My biggest issue with the story is that it's so hard to find. Instead of going from level to level like in every other RTS (more or less), you are sent back to the bar or spaceship after a mission and have to talk to a lot of people and even explore different rooms to find the story. I mean you can of course simply go to the mission computer or whatever it was and choose the next mission, but you'll be missing out on new units and upgrades if you do, as well as story elements. Why couldn't they just stick to the storytelling from Starcraft 1? The story there was one of the reasons why I played through both SC1 and Brood War.



cornelius said:


> I'll have to get used to the use of an actionbar and the new potion/health regain/mana regain system. A sash full of potions could keep you going for ages, sure you have these globedrops now but I'm not sure if that system will be balanced enough. I can't wait to start grinding on items though, the first couple of "levels" and the loot will be very crucial for my commitment to the game.
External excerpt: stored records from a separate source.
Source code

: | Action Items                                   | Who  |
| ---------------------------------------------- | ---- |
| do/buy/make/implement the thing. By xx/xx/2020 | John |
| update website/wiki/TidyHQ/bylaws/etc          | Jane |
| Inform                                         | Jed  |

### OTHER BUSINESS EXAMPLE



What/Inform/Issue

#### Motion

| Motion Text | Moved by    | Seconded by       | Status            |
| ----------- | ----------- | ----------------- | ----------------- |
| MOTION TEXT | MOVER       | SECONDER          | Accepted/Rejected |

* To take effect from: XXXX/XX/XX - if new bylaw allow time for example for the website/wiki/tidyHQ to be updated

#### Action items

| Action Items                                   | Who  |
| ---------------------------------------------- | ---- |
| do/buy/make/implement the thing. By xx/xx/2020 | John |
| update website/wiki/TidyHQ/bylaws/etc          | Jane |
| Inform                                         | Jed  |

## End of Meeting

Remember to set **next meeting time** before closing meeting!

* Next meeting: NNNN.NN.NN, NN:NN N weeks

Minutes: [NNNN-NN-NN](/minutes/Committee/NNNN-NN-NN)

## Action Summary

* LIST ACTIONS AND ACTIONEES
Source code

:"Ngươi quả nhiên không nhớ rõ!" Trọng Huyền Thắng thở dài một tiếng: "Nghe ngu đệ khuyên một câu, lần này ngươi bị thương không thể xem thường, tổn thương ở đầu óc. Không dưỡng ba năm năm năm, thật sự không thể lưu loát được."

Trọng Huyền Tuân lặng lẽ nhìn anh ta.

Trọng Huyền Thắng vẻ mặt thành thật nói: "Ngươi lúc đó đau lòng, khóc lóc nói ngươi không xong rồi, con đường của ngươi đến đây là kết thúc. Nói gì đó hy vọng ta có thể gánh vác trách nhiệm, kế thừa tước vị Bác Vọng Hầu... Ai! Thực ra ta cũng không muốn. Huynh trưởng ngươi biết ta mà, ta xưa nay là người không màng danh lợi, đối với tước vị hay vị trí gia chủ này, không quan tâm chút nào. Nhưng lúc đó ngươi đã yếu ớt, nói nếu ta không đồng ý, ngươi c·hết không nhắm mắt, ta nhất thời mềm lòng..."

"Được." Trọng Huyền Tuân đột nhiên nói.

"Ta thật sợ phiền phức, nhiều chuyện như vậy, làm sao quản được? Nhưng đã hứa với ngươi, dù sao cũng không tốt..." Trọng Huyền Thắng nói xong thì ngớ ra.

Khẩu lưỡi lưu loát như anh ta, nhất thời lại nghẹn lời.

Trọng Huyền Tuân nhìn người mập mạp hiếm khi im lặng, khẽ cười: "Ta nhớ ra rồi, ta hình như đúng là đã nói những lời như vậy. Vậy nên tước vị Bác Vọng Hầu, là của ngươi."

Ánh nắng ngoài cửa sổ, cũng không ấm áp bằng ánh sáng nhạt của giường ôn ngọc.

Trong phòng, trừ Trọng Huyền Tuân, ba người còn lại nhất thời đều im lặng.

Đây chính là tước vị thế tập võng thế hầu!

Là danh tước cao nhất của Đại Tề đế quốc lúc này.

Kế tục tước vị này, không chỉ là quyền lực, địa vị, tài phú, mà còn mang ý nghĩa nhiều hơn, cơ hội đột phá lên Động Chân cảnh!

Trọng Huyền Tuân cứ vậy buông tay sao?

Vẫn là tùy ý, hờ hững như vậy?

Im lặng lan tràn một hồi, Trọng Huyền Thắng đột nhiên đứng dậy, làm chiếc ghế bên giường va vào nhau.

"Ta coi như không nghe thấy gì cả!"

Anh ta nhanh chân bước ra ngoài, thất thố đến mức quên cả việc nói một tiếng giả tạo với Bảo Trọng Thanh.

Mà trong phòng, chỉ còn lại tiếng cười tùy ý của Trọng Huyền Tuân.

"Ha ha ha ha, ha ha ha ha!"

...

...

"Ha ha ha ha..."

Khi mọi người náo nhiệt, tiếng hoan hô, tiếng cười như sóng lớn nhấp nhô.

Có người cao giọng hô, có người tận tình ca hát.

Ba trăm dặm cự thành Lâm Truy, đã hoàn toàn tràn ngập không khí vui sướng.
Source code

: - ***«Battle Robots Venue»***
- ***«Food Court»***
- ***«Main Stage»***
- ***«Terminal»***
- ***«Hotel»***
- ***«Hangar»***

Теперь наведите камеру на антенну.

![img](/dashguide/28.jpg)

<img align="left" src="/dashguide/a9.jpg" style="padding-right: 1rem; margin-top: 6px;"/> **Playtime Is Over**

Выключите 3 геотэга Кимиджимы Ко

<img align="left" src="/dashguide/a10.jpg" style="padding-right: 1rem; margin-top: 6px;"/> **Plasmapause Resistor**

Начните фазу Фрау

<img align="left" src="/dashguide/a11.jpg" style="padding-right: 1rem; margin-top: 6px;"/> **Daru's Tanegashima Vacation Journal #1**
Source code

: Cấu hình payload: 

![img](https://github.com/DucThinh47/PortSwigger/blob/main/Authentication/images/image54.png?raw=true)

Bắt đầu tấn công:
The problem with Diablo 2 was that it was too easy. When you got to a boss fight, all you had to do was stand still, wack the boss with all you got and spam potions to heal yourself. Once you got low on potions, just jump through a town portal back to town, stock up on potions, go back through the portal and keep hitting the boss until he died. All you needed was money, and that could be grinded. Skill and gear were not requirements. In Diablo 3, I hope they focus more on player skill than potion spamming. I should be able to beat the boss if I'm good enough and the character has good enough gear and is high enough level. Kinda like in a MMORPG.


----------